Here Comes the Fudge
Mounds of chocolate ice cream and hunks of fudge nut brownie smothered in hot chocolate fudge sauce and chopped walnuts. Topped with whipped cream and one more brownie. (Hot!)
“Oh, Mr. Greenjeans. Yeah, yeah, yeah. Which one did you order? Did you try all of them?”
“If we had been as gastronomically independent as we are today, Stig, we’d have blasted through everything on that menu that sounded overwhelming and a bit unusual. Strawberry and sponge toffee. Here and now? We’d be all over that – and we’d mix it up with that cashew thing as well. We don’t know which of these we ordered, but we would have been likely to share with the bloke who could not make up his own mind, and we would have ordered something he liked for the pair of us. Yes, we know. Stop rolling your eyes like that. We learned our lesson. We made up some glorious concoctions on our own in years to follow, without any interference, maybe with a bit of that weak-will, which we saw as wistful admiration.”
“Was the admiration wistful, or you?”
“Eh, we were. We wouldn’t have known at the time that choosing someone’s ice cream sundae was going to be the last time anyone gave us something that had even a whiff of admiration to it. We’ve discussed opportunists to death, and the weak-willed bloke eventually envied our career success but did not feel we deserved or earned it. The ice cream sundae decision was the pinnacle of our success. And then there’s Banksy, who has resented, resents, and will resent. It’s tiring to stay one step ahead of insults, but it would be exhausting to run away and face punishment. Banksy is forever toeing a moral line, and it is this line upon which he wrests with the dilemma of controlling another’s destiny. One keeps one’s friends close, but one should keep one’s enemies closer. It is neither invigorating nor saddening to understand that he is an enemy. So many enemies in a lifetime thus far, Stig, though Banksy is the most dangerous one of the lot. It is no coincidence that the group of opportunists – and how many of these have we to date? – look at Banksy and consider him to be one of them, though less deserving, less clever – a lucky stiff who controlled his way into striking pay dirt.”
“That’s an expression you don’t hear every day, Badapple.”
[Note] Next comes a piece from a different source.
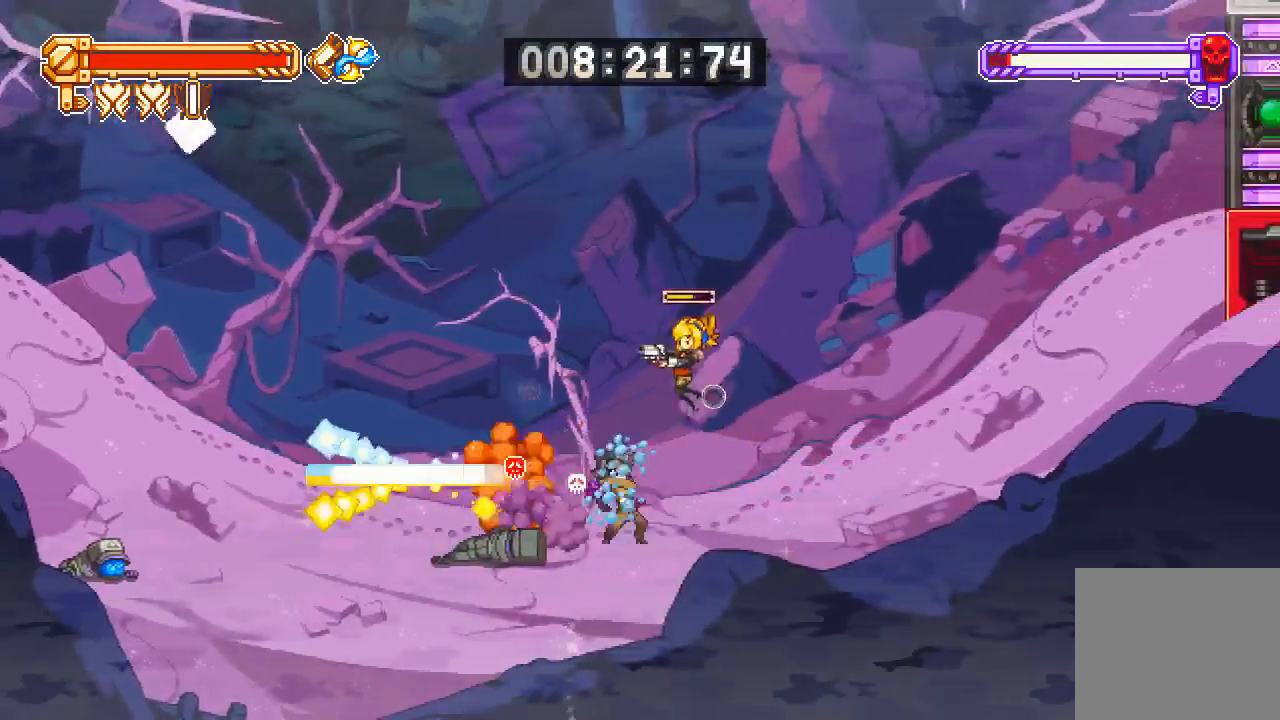
{"dt_ms": 500, "buttons": ["DPAD_RIGHT"], "left_stick": "center", "right_stick": "center", "events": [[17, "DPAD_DOWN", "down"], [50, "DPAD_LEFT", "up"], [50, "SQUARE", "down"], [83, "CROSS", "up"], [183, "SQUARE", "up"], [217, "DPAD_LEFT", "down"], [250, "DPAD_DOWN", "up"], [450, "TRIANGLE", "down"], [483, "DPAD_LEFT", "up"], [483, "DPAD_RIGHT", "down"], [483, "TRIANGLE", "up"]]}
“It’s a good one, though, like ‘Put that in your pipe and smoke it.’”
“After all this talk of ice cream sundaes, and of allowing another to choose one’s masterpiece, I believe – I am certain - I could enjoy something like one of yours. I could easily conceive of it and design it in all its extravagance. I, however, do not have the means or the physiognomy to get up and make one – let alone buy one.”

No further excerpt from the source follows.